# Given records:
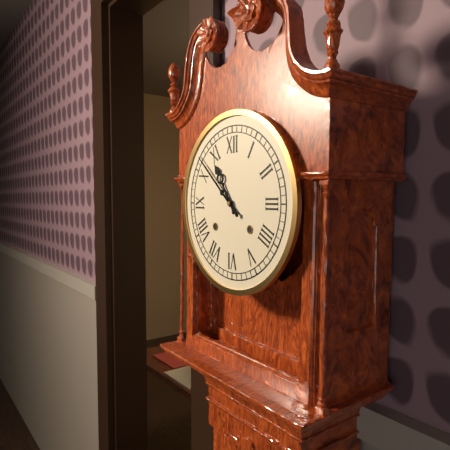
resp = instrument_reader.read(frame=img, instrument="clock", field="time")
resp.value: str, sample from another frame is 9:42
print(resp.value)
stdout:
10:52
==
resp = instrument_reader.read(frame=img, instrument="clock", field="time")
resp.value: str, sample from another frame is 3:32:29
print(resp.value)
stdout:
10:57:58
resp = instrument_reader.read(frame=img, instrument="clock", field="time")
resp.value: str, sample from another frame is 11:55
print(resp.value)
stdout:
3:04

# Short exercise:
Copy out every one of the lines above that contains the string "from".

# Response:
resp.value: str, sample from another frame is 9:42
resp.value: str, sample from another frame is 3:32:29
resp.value: str, sample from another frame is 11:55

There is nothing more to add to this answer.